Köken olarak Kürt Arap ve Türkmen aşiretleri olarak karşımıza çıkan bu yapı eskiden sosyal ve ekonomik alanda akraba ilişkilerini düzenleyen bir yapı iken zamanla dünya ve ülke düzeninin değişmesiyle siyasi alanda boy göstermeye başladı.
Siyasete bulaşan kurum ya da yapıda olduğu gibi aşiretçilikte de bozulmalar ve çözülmeler meydana geldi. Çoğu zaman bir aile ya da bir kişi üzerinden koca bir aşiret siyasi partilerin arka bahçesi ve oy deposu yapılmaya çalışıldı ve başarılı da olundu.
Bu söz konusu aile ve kişiler bu hizmetlerinin karşılığını da maddi ve manevi olarak aldı. Maddi olarak ihale ve benzeri işlerden nasiplenen bu şahıslar manevi olarak da siyasi partilerin kendilerine kattığı hava ile coşup durdu ve duruyorlar.
Köyden kente göçlerin artmasıyla birlikte aşiretlerin siyasete malzeme olma süreci de hız kazandı. Ancak bu hızda 2000 yılından bu yana zirve görüldü.
Her sözüm ona para babası kendisini aşiret lideri kanaat önderi olarak lanse edip nemalanmaya devam etti.
He haber sitesinde okursunuz Uzaylı Aşireti A Partisine destek oldu ya da geçti. Gollom Aşireti B Partisine destek oldu.
Aslına bakarsanız aşiretin yüzde doksanının bu geçiş ve uçuşlardan haberi bile yoktur. Yine de eğitim ve okuma oranlarının düşük olduğu geniş bir kesim arasından kulaktan duyma da olsa bunun karşılığı oluyor.
Buradaki temel hedef Aşiretin tümünü kapsayacak ekonomik ve sosyal dayanışma yerine tamamen kişisel çıkarlardır. Bu yüzden bir şahsın ya da bir ailenin bütün bir aşiret adına açıklamalar yapması tamamen yalandan ibarettir.
Gidin ‘Uzaylı Aşiretine mensup Merkür Ailesi A Partisine destek oldu ya da geçti’ deyin. Bu kimseyi ilgilendirmez ama koca bir yapı olan ve her bir bireyi farklı bir dünya olan aşirete bunu mal etmek YALANCILIK’tan öteye bir şey değildir.
Yukarıda da belirttiğimiz gibi köyden kente göçlerin artmasıyla birlikte yerli Urfalılara karışan bazı aşiretler zamanla özünden uzaklaşıp farklı bir kimliğe büründü. Bu aşiretler arasında tam anlamıyla özünü kaybetmeyenler (En azından belli bir yaş gurubu) farklı bir çıkar yolu olan dernekleşmeye gitti.

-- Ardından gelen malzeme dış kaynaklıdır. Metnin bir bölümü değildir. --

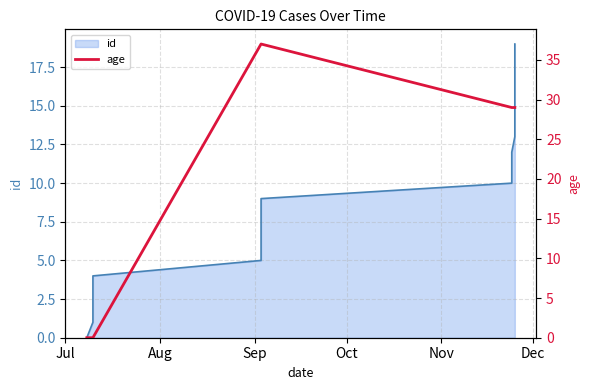

How many values exceed 29?

5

Bu dernekleşmenin de siyasi partilere giden basamak olduğunu sanırım belirtmeme gerek yoktur. Bunu sokakta kimi çevirip sorsanız aynı şeyi söyler.
Ancak bu tür yapılar genelde daha büyük pazarlıklara konu olduğu için genelde büyük bir rekabete girerler ve yoldan kimi çevirirlerse hemen derneğe üye yaparlar. Gidin araştırın çoğunun mevcut aşiretiyle ilgisi bile yoktur.

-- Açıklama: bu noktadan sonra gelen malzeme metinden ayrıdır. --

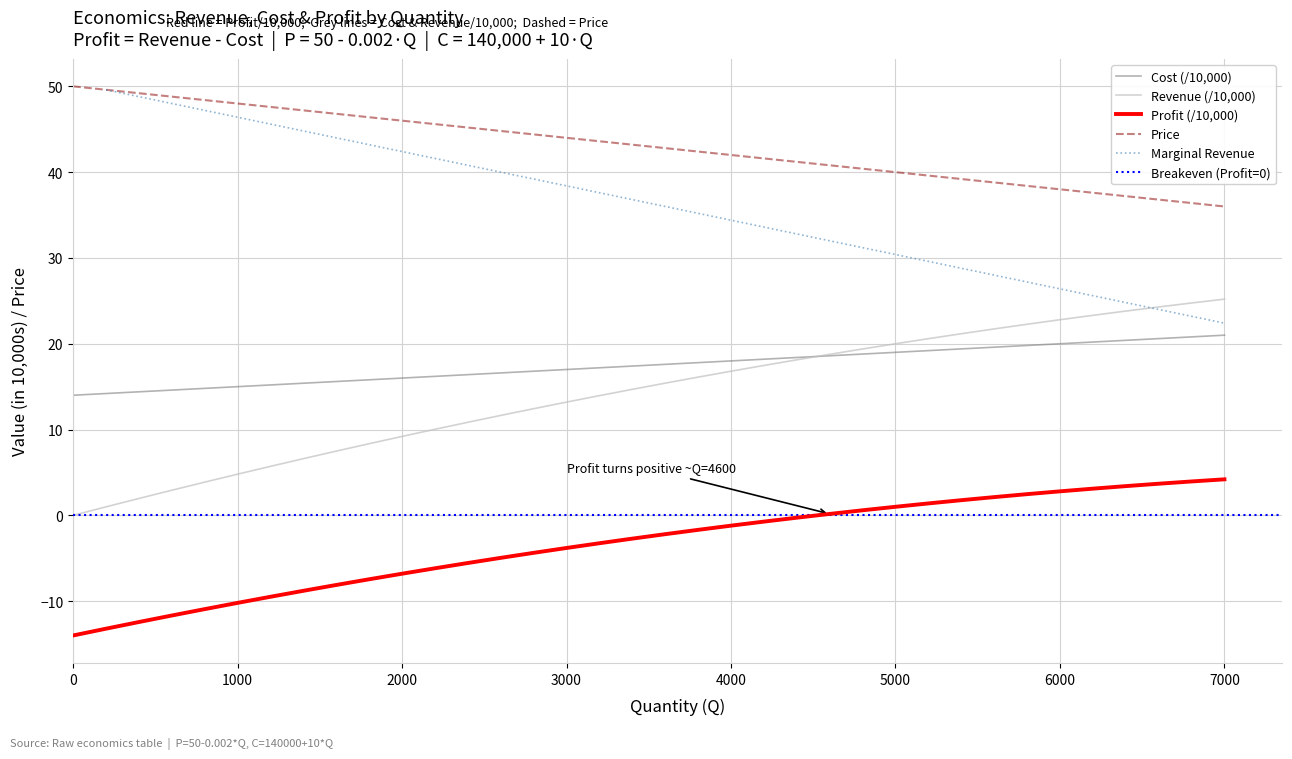

True or false: Cost (/10,000) and Profit (/10,000) intersect in this chart.

False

Yine gidin bakın bu dernek Kürt bir aşiretin ise sorun Kürtçe’yi kaç kişi biliyor ve konuşuyor?.
Yine gidin bakın bu dernek Arap bir aşiretin ise sorun Arapça’yı kaç kişi biliyor ve konuşuyor?.
Genelde bilmezler çünkü bunlarda (hepsini aynı kefeye koymuyorum) isotizmin etkisinde kalarak rota olarak gelenek, görenek, tarih, köken ve dil yerine rotayı isota çevirmişler ve bunun acısıyla da yanıp duruyorlar.

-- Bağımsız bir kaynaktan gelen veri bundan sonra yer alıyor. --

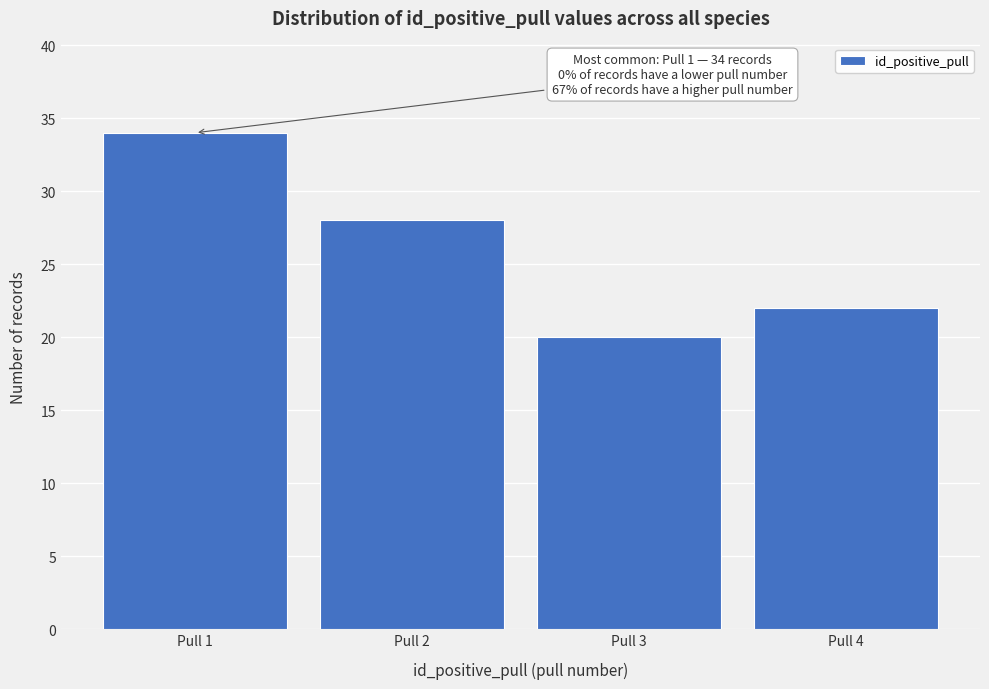

Reading right to left, extract all data points from this chart.

22	20	28	34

Demem o ki kimse binlerce bireyi olan bir aşiret üzerinde konuşmak gibi bir hakka sahip değildir.
Demem o ki kimse binlerce bireyi olan bir aşiretin iradesine ipotek koyamaz.
Demem o ki kimse binlerce bireyi olan bir aşiret adına siyasi partilere geçemez.
Ha şunu yapanlar haklı görülebilir; bağımsız bir adayınız olur aşiret olarak ortak bir akıl ve yöntem ile desteklersiniz.
Ama yine de ortak akıl ve dayanışma gerekiyor.